- [Texto citado]
▽

Recuerdo conversar con la cantautora Marta Gómez durante los días más duros del confinamiento sobre el tiempo que se venía y que ella nombró como un “tiempo de primeras veces” porque sería un momento de nuestras vidas en que todos los instantes, momentos, y reencuentros serían como si ocurrieran por primera vez: ¿cuándo fue el primer café después del encierro? ¿cuándo volviste a ver a tus padres después de la pandemia? ¿cuál fue el primer lugar al que acudiste cuando permitieron salir? Y así, muchas preguntas sobre lo que vendría después de este quiebre en la vida de todos. 

Por eso en un mundo caracterizado por la inmediatez y la superficialidad, donde las selfis y las conexiones virtuales han reemplazado muchas de nuestras interacciones significativas, la idea de las despedidas y los desprendimientos cobra una relevancia especial. Vivimos en una época donde la proximidad digital puede hacernos sentir más cerca, pero también con la lejanía necesaria que puede hacernos olvidar la profundidad de las conexiones humanas y la inevitable realidad de las pérdidas.

Las despedidas pueden ser transitorias o definitivas, pero son un desprendimiento donde algo de todos nosotros muere. Cada despedida trae un rumor de ausencia y de vacío, pero son momentos en los que también hallamos la verdadera luz de las experiencias y relaciones humanas. Es quizás, a través de esas despedidas, donde aprendemos sobre la impermanencia y la necesidad de adaptarnos y aceptar los cambios constantes de la vida. El asunto es que a pesar de estar más conectados que nunca pareciera que estamos más aislados en nuestras emociones. Nunca un emoji, un meme, un sticker podrá transmitir la verdad profunda de un gesto, un tono puesto en determinadas palabras. Por eso a veces las despedidas nos permiten regresar a nuestras conexiones más profundas y humanas y valorar las pequeñas cosas de las que nos hablaba Serrat “Son aquellas pequeñas cosas /Que nos dejó un tiempo de rosas”.

△

- [Registros extraídos]
▽

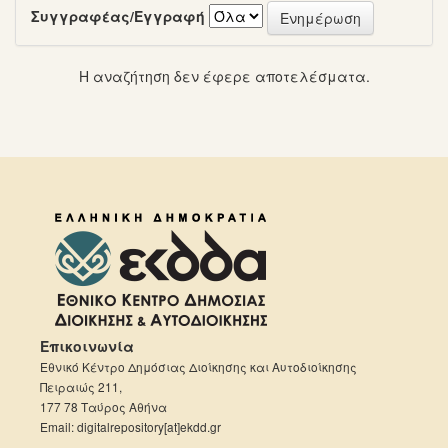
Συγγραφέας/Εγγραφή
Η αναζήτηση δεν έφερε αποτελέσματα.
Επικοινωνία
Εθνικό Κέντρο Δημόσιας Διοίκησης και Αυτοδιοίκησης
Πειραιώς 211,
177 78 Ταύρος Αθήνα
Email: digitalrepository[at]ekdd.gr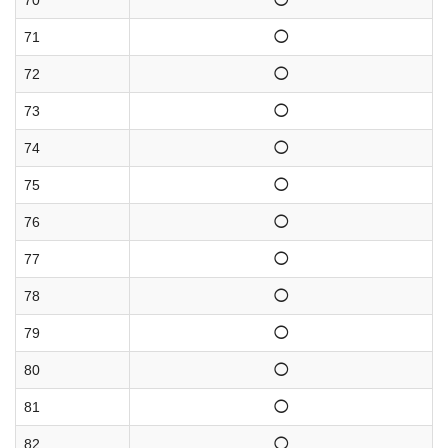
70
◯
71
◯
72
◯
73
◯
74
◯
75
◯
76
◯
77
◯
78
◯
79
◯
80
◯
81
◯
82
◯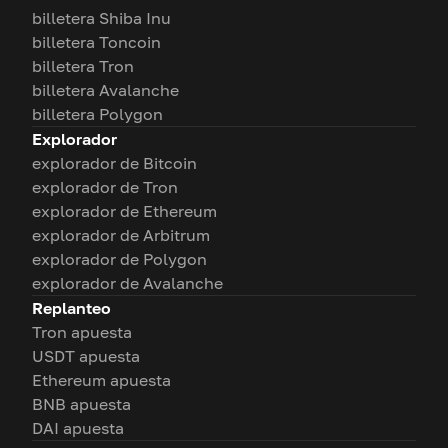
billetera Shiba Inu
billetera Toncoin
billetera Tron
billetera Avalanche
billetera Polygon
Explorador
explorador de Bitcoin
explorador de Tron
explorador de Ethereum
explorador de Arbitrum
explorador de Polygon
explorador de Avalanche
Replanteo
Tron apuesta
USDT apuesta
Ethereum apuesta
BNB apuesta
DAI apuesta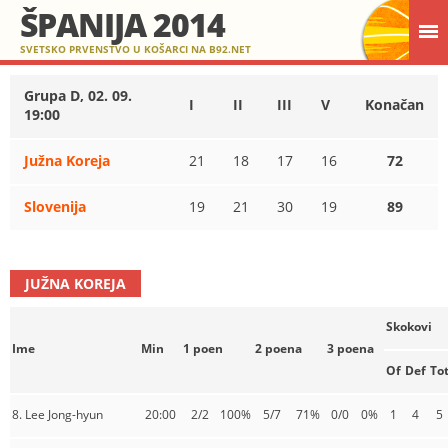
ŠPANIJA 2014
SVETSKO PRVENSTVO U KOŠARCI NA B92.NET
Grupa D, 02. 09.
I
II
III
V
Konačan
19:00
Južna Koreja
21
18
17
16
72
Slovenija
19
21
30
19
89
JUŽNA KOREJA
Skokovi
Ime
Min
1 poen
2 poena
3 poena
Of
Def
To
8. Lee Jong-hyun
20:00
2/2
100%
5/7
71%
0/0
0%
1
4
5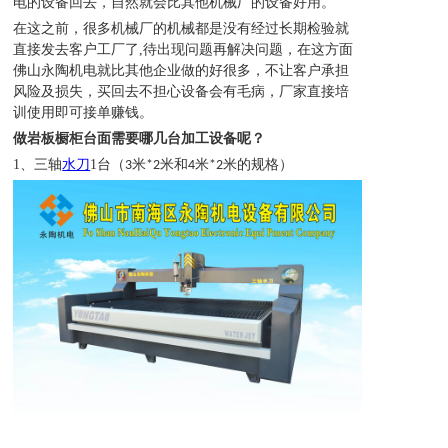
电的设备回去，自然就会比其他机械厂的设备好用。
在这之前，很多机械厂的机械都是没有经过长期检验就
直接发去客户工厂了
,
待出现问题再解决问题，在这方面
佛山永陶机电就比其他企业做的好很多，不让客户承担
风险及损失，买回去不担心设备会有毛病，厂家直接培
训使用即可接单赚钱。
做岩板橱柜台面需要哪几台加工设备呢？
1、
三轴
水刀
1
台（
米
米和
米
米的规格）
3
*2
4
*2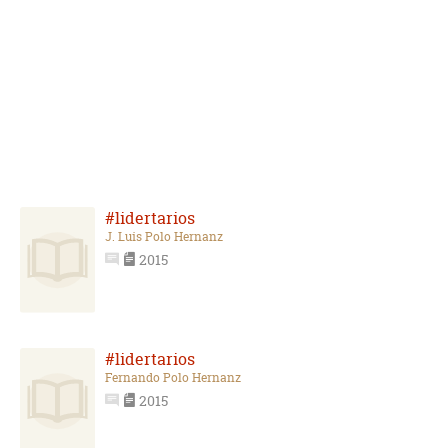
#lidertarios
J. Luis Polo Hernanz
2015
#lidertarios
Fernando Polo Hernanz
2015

△

- [La tarea]
Transcribe al pie de la letra el tramo del texto sobre las despedidas que arranca con las palabras "Recuerdo conversar con" y concluye con "vida de todos.".

- [Respuesta final]
Recuerdo conversar con la cantautora Marta Gómez durante los días más duros del confinamiento sobre el tiempo que se venía y que ella nombró como un “tiempo de primeras veces” porque sería un momento de nuestras vidas en que todos los instantes, momentos, y reencuentros serían como si ocurrieran por primera vez: ¿cuándo fue el primer café después del encierro? ¿cuándo volviste a ver a tus padres después de la pandemia? ¿cuál fue el primer lugar al que acudiste cuando permitieron salir? Y así, muchas preguntas sobre lo que vendría después de este quiebre en la vida de todos.